Closed chenz97 closed 4 years ago

chenz97 commented 4 years ago

Hello, thanks for your great work and code!

When I try to train the model by myself, I found class imbalance seems to be a problem. Background pixels are far more than foreground pixels, which makes the training difficult. Could you please tell me how did you solve the problem? Did you use some kind of re-weighting or anything else? Thank you very much!

seoungwugoh commented 4 years ago

We used simple standard cross-entropy, and found no training issues. Try to filter out very small objects in the training samples, and samples with no objects after random crop.
Or, you may try to use class re-weighting as in OSVOS paper.

chenz97 commented 4 years ago

Hello @seoungwugoh , thanks for your timely reply! I will try it according to your suggestions. Thanks a lot!

chenz97 commented 4 years ago

Hi @seoungwugoh , sorry to bother again. I noticed that you convert the label to one-hot in dataset.py, so when you trained, did you use the nn.BCELoss or use the nn.CrossEntropyLoss? And do you have any idea why the chosen one is preferred over the other? Thanks a lot!

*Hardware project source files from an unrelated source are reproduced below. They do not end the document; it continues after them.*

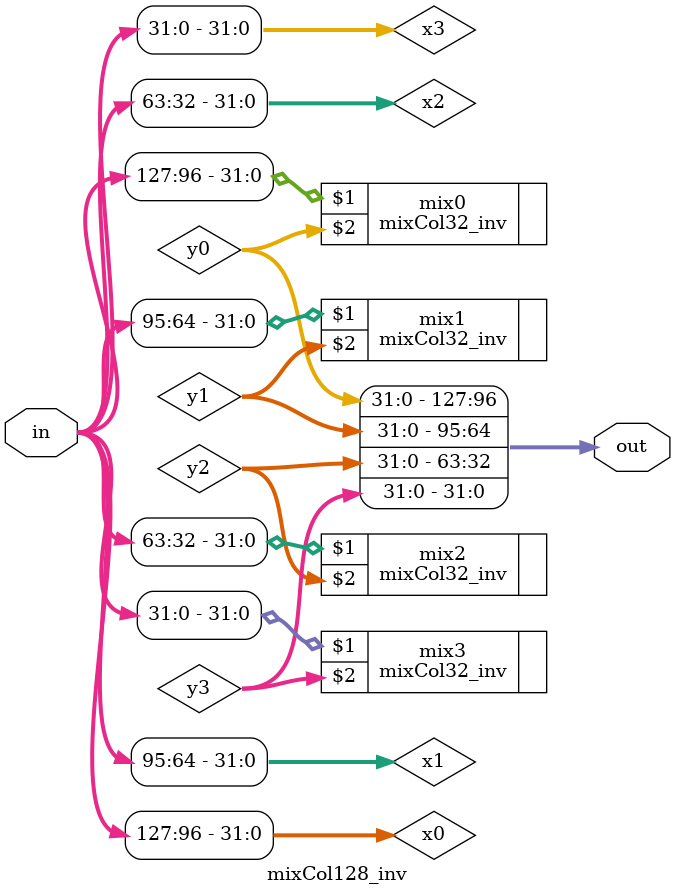
<source format=v>
module mixCol128_inv (in, out);
input [127:0] in;
output [127:0] out;
wire [31:0] x0, x1, x2, x3;
wire [31:0] y0, y1, y2, y3;

assign x0 = in[127:96];
assign x1 = in[ 95:64];
assign x2 = in[ 63:32];
assign x3 = in[ 31: 0];

mixCol32_inv mix0(x0, y0);
mixCol32_inv mix1(x1, y1);
mixCol32_inv mix2(x2, y2);
mixCol32_inv mix3(x3, y3);

assign out = {y0, y1, y2, y3};
endmodule

</source>
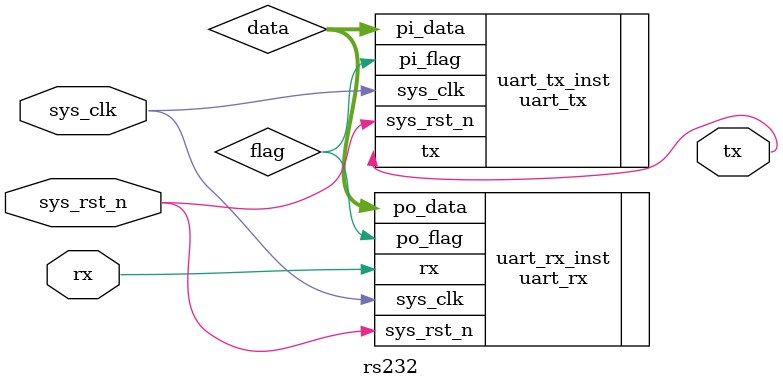
<source format=v>
module rs232
(
    input    wire    sys_clk,
	input    wire    sys_rst_n,
	input    wire    rx,
	
	output   wire    tx     

);

wire  [7:0]  data;
wire         flag;


uart_rx  
#(
    .UART_BPS(9600  ),
	.CLK_FREQ(50_000_000)
)
uart_rx_inst
(
     .sys_clk   (sys_clk),
	 .sys_rst_n (sys_rst_n),
	 .rx        (rx),

	 .po_data   (data),
	 .po_flag   (flag)
);


uart_tx  
#(
    .UART_BPS (9600),
	.CLK_FREQ (50_000_000)
)
uart_tx_inst
(
     .sys_clk   (sys_clk),
	 .sys_rst_n (sys_rst_n),
	 .pi_data   (data),
     .pi_flag   (flag), 

	 .tx        (tx)
);

endmodule
</source>
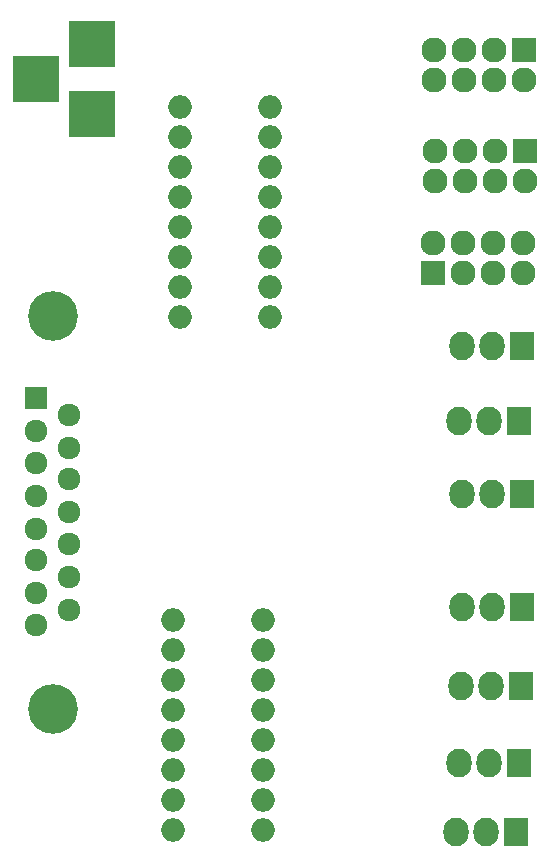
<source format=gbs>
G04 #@! TF.GenerationSoftware,KiCad,Pcbnew,(2017-09-22 revision df472e6)-master*
G04 #@! TF.CreationDate,2017-12-26T12:10:05-08:00*
G04 #@! TF.ProjectId,ody_adap,6F64795F616461702E6B696361645F70,rev?*
G04 #@! TF.SameCoordinates,Original*
G04 #@! TF.FileFunction,Soldermask,Bot*
G04 #@! TF.FilePolarity,Negative*
%FSLAX46Y46*%
G04 Gerber Fmt 4.6, Leading zero omitted, Abs format (unit mm)*
G04 Created by KiCad (PCBNEW (2017-09-22 revision df472e6)-master) date Tue Dec 26 12:10:05 2017*
%MOMM*%
%LPD*%
G01*
G04 APERTURE LIST*
%ADD10R,3.900120X3.900120*%
%ADD11C,4.210000*%
%ADD12R,1.924000X1.924000*%
%ADD13C,1.924000*%
%ADD14O,2.127200X2.432000*%
%ADD15R,2.127200X2.432000*%
%ADD16O,2.127200X2.127200*%
%ADD17R,2.127200X2.127200*%
%ADD18O,2.000000X2.000000*%
G04 APERTURE END LIST*
D10*
X103500000Y-63600140D03*
X103500000Y-57600660D03*
X98801000Y-60600400D03*
D11*
X100227000Y-113929000D03*
X100227000Y-80655000D03*
D12*
X98830000Y-87640000D03*
D13*
X98830000Y-90434000D03*
X98830000Y-93101000D03*
X98830000Y-95895000D03*
X98830000Y-98689000D03*
X98830000Y-101356000D03*
X98830000Y-104150000D03*
X98830000Y-106817000D03*
X101624000Y-89037000D03*
X101624000Y-91831000D03*
X101624000Y-94498000D03*
X101624000Y-97292000D03*
X101624000Y-99959000D03*
X101624000Y-102753000D03*
X101624000Y-105547000D03*
D14*
X134370000Y-124350000D03*
X136910000Y-124350000D03*
D15*
X139450000Y-124350000D03*
D14*
X134770000Y-112000000D03*
X137310000Y-112000000D03*
D15*
X139850000Y-112000000D03*
X139950000Y-105300000D03*
D14*
X137410000Y-105300000D03*
X134870000Y-105300000D03*
D15*
X139700000Y-118500000D03*
D14*
X137160000Y-118500000D03*
X134620000Y-118500000D03*
D16*
X132480000Y-60690000D03*
X132480000Y-58150000D03*
X135020000Y-60690000D03*
X135020000Y-58150000D03*
X137560000Y-60690000D03*
X137560000Y-58150000D03*
X140100000Y-60690000D03*
D17*
X140100000Y-58150000D03*
X140200000Y-66700000D03*
D16*
X140200000Y-69240000D03*
X137660000Y-66700000D03*
X137660000Y-69240000D03*
X135120000Y-66700000D03*
X135120000Y-69240000D03*
X132580000Y-66700000D03*
X132580000Y-69240000D03*
D17*
X132400000Y-77050000D03*
D16*
X132400000Y-74510000D03*
X134940000Y-77050000D03*
X134940000Y-74510000D03*
X137480000Y-77050000D03*
X137480000Y-74510000D03*
X140020000Y-77050000D03*
X140020000Y-74510000D03*
D15*
X139950000Y-95750000D03*
D14*
X137410000Y-95750000D03*
X134870000Y-95750000D03*
D15*
X139950000Y-83200000D03*
D14*
X137410000Y-83200000D03*
X134870000Y-83200000D03*
X134620000Y-89550000D03*
X137160000Y-89550000D03*
D15*
X139700000Y-89550000D03*
D18*
X110400000Y-106400000D03*
X110400000Y-108940000D03*
X110400000Y-111480000D03*
X110400000Y-114020000D03*
X110400000Y-116560000D03*
X110400000Y-119100000D03*
X110400000Y-121640000D03*
X110400000Y-124180000D03*
X118020000Y-124180000D03*
X118020000Y-121640000D03*
X118020000Y-119100000D03*
X118020000Y-116560000D03*
X118020000Y-114020000D03*
X118020000Y-111480000D03*
X118020000Y-108940000D03*
X118020000Y-106400000D03*
X118620000Y-63000000D03*
X118620000Y-65540000D03*
X118620000Y-68080000D03*
X118620000Y-70620000D03*
X118620000Y-73160000D03*
X118620000Y-75700000D03*
X118620000Y-78240000D03*
X118620000Y-80780000D03*
X111000000Y-80780000D03*
X111000000Y-78240000D03*
X111000000Y-75700000D03*
X111000000Y-73160000D03*
X111000000Y-70620000D03*
X111000000Y-68080000D03*
X111000000Y-65540000D03*
X111000000Y-63000000D03*
M02*

</source>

seoungwugoh commented 4 years ago

@chenz97 We used nn.CrossEntropyLoss as our network outputs a 2-channel map. It is my old habit to use nn.CrossEntropyLoss and softmax over nn.BCELoss and sigmoid. There will be no big difference though.

chenz97 commented 4 years ago

Hi @seoungwugoh , thanks for your reply. So even in the multi-object case, the loss is calculated separately for each object, instead of stacking them in channel and use an one-channel GT mask (with values up to K) to calculate loss on a single nn.CrossEntropyLoss, right? Thanks a lot!

seoungwugoh commented 4 years ago

@chenz97 For multi-object cases, losses are computed for all objects once after the soft aggregation operation. In the soft aggregation operation, the probability map for each object is combined into a single probability map for all objects with the size [H x W x (O+1)] where O is the number of objects, and one additional channel is for BG.

See the supplementary materials for the details: http://openaccess.thecvf.com/content_ICCV_2019/html/Oh_Video_Object_Segmentation_Using_Space-Time_Memory_Networks_ICCV_2019_paper.html

chenz97 commented 4 years ago

Hi @seoungwugoh , thanks for your reply! I got it.